The World Health Organisation has recommended a cheap malaria vaccine developed with the help of UK scientists that can be produced on a massive scale.
R21/Matrix-M has been developed by the University of Oxford in collaboration with the Serum Institute of India and costs between $2 and $4 per dose.
It has undergone clinical trials in the UK, Thailand and several African nations and was first approved for use in Ghana in April.
Following advice from the body's Strategic Advisory Group of Experts on Immunization and the Malaria Policy Advisory Group, it has now been backed by the WHO.
It is the second mosquito vaccine recommended by WHO and follows the RTS,S/AS01 vaccine, which was given the green light in 2021 by the WHO.
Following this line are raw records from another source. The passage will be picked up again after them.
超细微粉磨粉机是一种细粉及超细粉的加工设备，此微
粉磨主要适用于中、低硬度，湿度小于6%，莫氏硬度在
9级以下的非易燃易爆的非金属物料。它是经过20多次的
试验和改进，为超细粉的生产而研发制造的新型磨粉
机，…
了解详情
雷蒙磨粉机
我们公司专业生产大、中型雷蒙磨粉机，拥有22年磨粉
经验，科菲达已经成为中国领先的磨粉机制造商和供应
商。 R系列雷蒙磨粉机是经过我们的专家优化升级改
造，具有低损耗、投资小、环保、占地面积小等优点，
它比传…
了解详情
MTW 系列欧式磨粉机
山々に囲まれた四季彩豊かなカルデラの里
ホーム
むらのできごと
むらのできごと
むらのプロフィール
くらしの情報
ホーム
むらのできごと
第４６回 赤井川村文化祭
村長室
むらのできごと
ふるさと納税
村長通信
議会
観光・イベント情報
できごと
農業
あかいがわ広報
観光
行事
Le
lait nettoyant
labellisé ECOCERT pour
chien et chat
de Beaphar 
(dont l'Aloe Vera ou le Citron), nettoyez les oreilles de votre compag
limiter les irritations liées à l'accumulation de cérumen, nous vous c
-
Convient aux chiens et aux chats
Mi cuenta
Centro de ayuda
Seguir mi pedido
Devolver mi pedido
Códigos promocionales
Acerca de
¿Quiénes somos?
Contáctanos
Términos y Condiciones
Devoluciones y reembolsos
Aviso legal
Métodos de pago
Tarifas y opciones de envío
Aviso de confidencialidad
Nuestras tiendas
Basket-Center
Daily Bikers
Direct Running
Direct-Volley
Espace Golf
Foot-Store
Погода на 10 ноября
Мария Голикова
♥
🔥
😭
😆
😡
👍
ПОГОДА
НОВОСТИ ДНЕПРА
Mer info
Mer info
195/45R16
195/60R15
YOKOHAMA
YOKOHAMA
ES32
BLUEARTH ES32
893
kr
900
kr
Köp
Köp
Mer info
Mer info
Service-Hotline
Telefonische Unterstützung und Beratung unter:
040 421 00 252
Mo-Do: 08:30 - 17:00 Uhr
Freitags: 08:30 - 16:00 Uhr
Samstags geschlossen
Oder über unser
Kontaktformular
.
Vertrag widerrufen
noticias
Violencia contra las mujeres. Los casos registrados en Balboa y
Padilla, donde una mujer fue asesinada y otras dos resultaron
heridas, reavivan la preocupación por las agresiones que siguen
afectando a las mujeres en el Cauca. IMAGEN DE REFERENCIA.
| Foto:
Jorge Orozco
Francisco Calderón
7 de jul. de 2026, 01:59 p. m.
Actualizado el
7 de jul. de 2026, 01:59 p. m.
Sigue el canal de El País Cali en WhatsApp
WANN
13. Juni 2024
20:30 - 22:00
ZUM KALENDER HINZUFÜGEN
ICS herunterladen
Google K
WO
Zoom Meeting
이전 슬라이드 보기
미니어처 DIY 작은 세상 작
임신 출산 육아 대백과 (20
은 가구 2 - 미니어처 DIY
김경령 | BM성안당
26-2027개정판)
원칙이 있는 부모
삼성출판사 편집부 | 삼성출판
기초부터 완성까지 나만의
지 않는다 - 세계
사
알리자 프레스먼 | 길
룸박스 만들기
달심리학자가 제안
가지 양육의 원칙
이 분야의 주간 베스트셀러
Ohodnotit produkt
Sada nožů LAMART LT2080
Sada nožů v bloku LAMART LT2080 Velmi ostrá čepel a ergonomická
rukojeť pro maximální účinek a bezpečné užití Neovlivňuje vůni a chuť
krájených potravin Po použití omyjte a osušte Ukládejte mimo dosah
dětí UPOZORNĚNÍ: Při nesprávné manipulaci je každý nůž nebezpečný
In the UK, around 500,000 children die of malaria each year.
The WHO said both vaccines 'are safe and effective in preventing malaria in children' and are expected to have a 'high public health impact'.
Dr Tedros Adhanom Ghebreyesus, WHO's director-general, said the demand for RTS,S/AS01 has been 'unprecedented'.
Another excellent example of the tremendous power of UK-backed research and development.
By adding a second malaria vaccine to our arsenal, we will be able to extend the reach of this vital preventative tool to thousands more children and avert further unacceptable and preventable deaths.
However, it is vital that both malaria vaccines have the funding, support, and pathways required to reach children as quickly and effectively as possible.
The R21/Matrix-M vaccine will now require WHO prequalification to enable global purchasing of the drug for a broader rollout.
At least 28 countries in Africa plan to institute a WHO-recommended malaria jab as a part of their national immunisation programs.